Your instructions:
Give back the exact lines of the material below from the one containing "Figure 2. As-cast" through the one containing "Table 7. Subgroup", and no pictures.

Input:

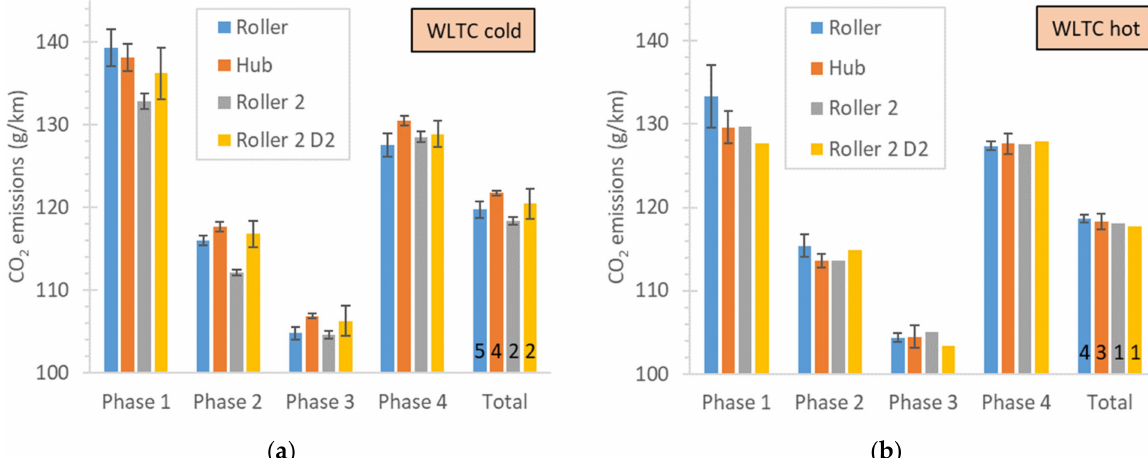
Figure 6. CO 2 emissions: ( a ) cold-start WLTC; ( b ) hot-start WLTC. Error bars show one standard deviation of the number of repetitions shown in the bars. The results of the roller- and hub-type dynamometers are compared with a second roller-type dynamometer (Roller 2) with the same driver and a second driver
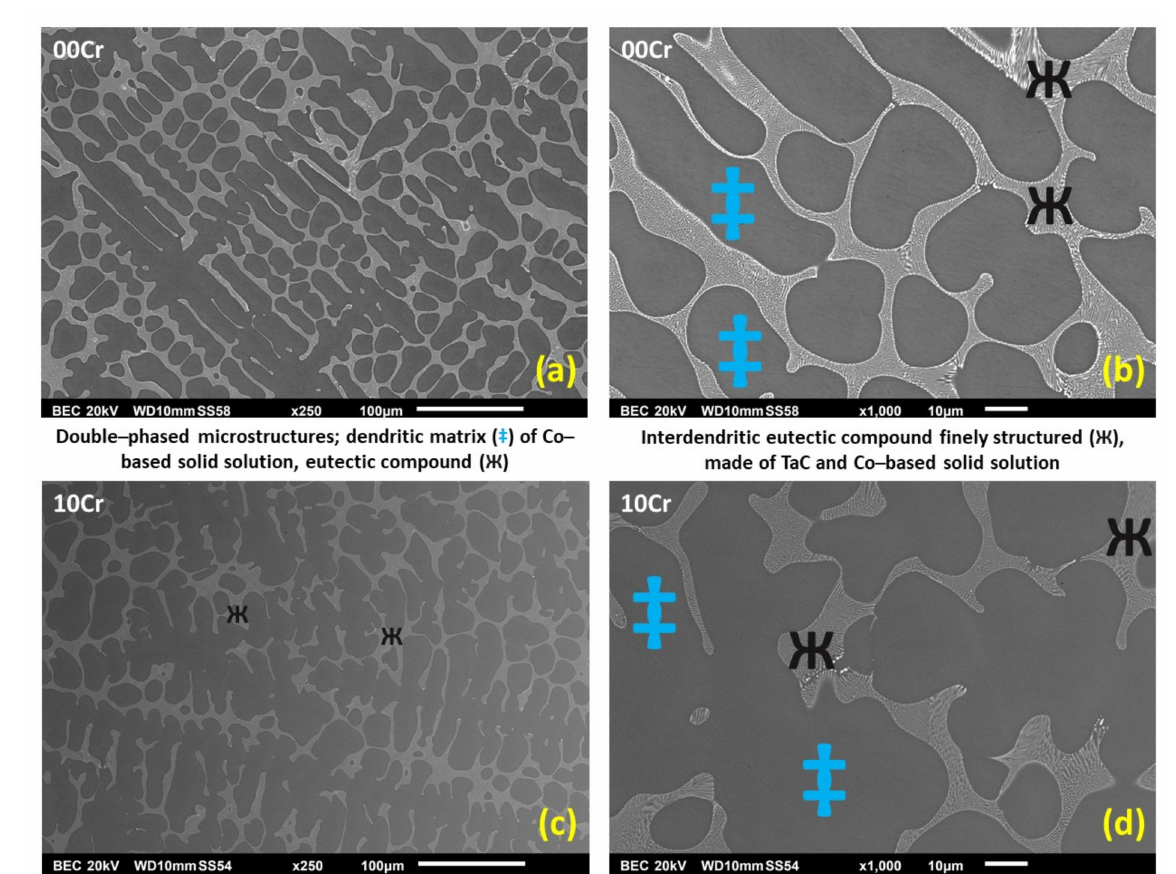
Figure 2. As-cast microstructures of the 00Cr ( a , b ) and 10Cr ( c , d ) alloys; general ( × 250: a , c ) and detailed ( × 1000: b , d )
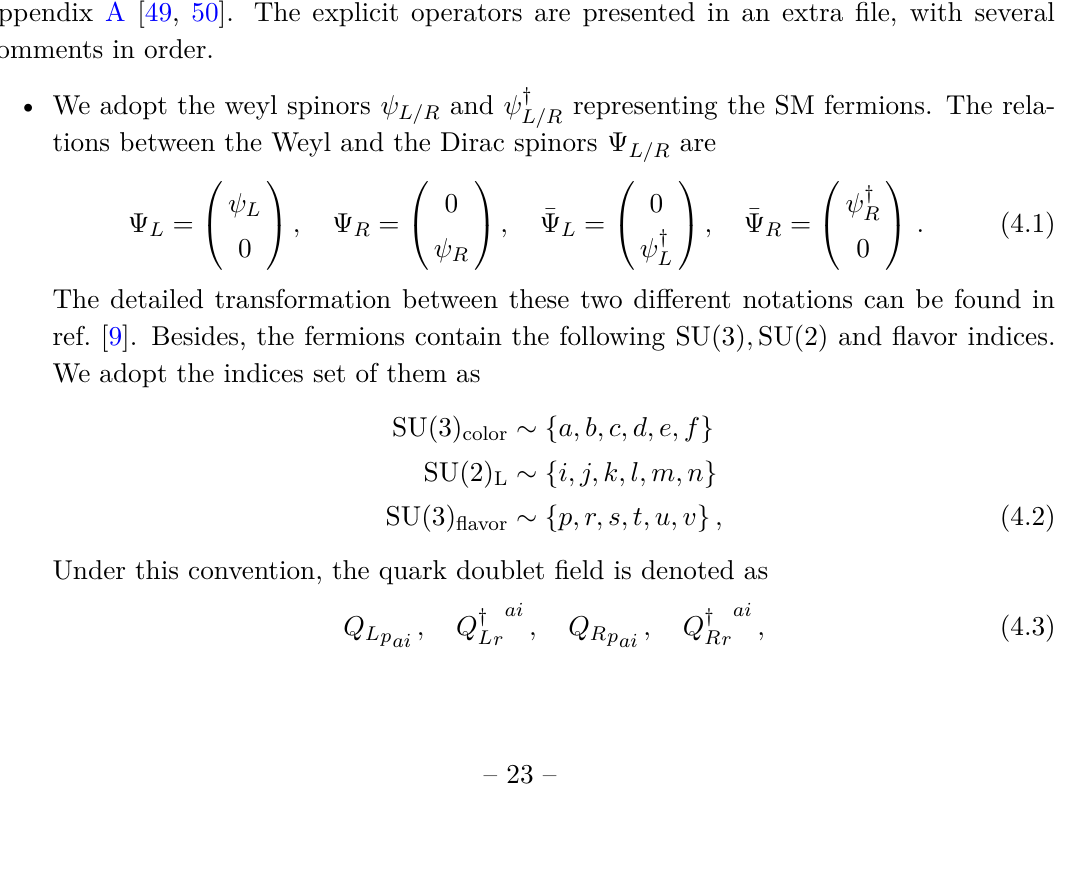
Table 3 . The numbers of the NNLO operators in each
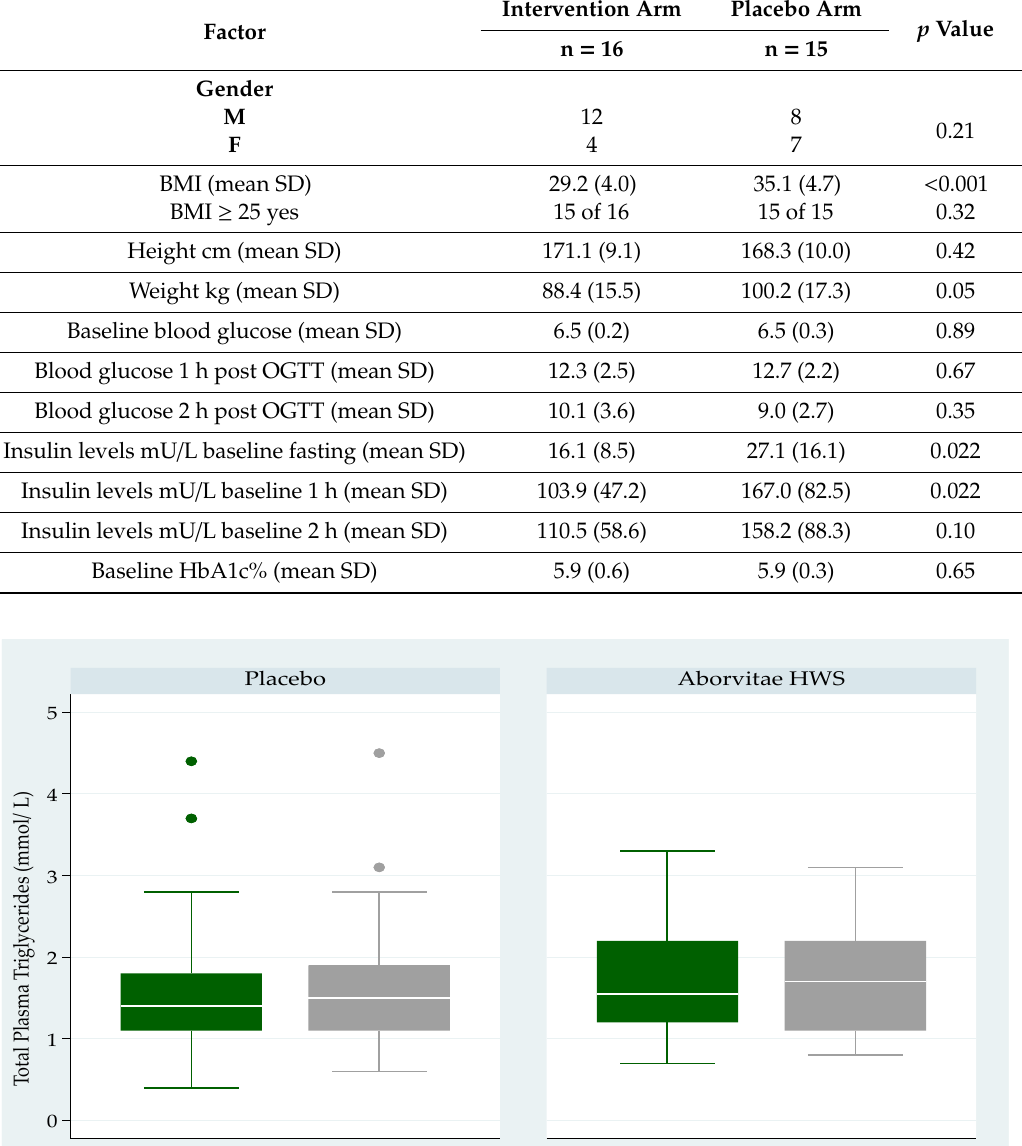
Table 7. Subgroup analysis of primary endpoint for participants with an FPG level in the range of 6.1–6.9 mmol / L.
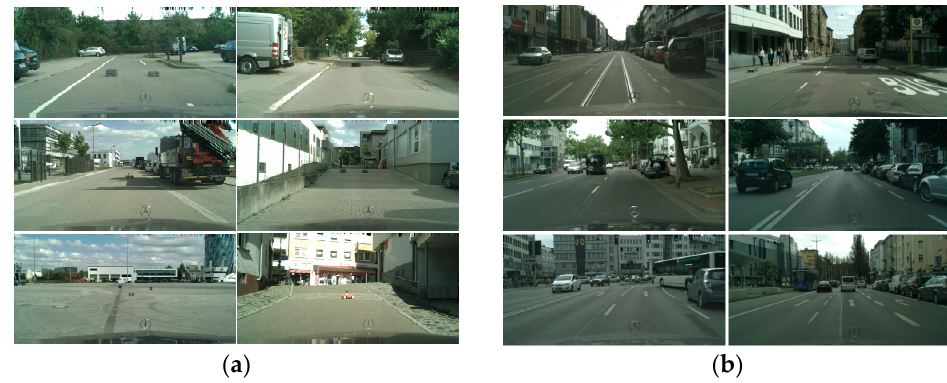
Figure 7. Image examples of datasets: ( a ) the Lost and Found dataset; ( b ) the Cityscapes dataset.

Exercise solution:
Figure 2. As-cast microstructures of the 00Cr ( a , b ) and 10Cr ( c , d ) alloys; general ( × 250: a , c ) and detailed ( × 1000: b , d )
Table 3 . The numbers of the NNLO operators in each
Table 7. Subgroup analysis of primary endpoint for participants with an FPG level in the range of 6.1–6.9 mmol / L.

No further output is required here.